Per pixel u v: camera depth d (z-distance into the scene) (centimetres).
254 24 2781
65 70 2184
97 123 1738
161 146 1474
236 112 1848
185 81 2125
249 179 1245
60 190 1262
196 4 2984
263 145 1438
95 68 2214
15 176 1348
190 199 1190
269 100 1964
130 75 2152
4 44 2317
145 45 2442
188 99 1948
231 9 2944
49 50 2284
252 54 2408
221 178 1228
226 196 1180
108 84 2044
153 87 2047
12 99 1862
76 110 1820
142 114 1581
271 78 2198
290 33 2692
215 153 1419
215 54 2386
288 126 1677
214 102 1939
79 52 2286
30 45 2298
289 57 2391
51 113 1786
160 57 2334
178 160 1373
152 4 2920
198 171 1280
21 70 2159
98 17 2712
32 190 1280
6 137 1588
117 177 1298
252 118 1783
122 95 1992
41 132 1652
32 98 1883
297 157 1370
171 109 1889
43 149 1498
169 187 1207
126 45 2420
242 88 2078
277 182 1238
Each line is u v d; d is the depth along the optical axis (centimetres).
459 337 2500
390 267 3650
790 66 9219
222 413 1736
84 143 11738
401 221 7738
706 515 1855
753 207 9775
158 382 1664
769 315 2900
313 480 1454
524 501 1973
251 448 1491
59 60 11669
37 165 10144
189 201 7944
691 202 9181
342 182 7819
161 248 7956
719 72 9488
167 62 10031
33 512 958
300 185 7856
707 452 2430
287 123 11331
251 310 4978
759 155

== == ==

**What is being asked**
In the listing above, the line with "719 72 9488" starts the part to copy. Copy it through the last line exactly, with nothing else.

**Answer to this exercise**
719 72 9488
167 62 10031
33 512 958
300 185 7856
707 452 2430
287 123 11331
251 310 4978
759 155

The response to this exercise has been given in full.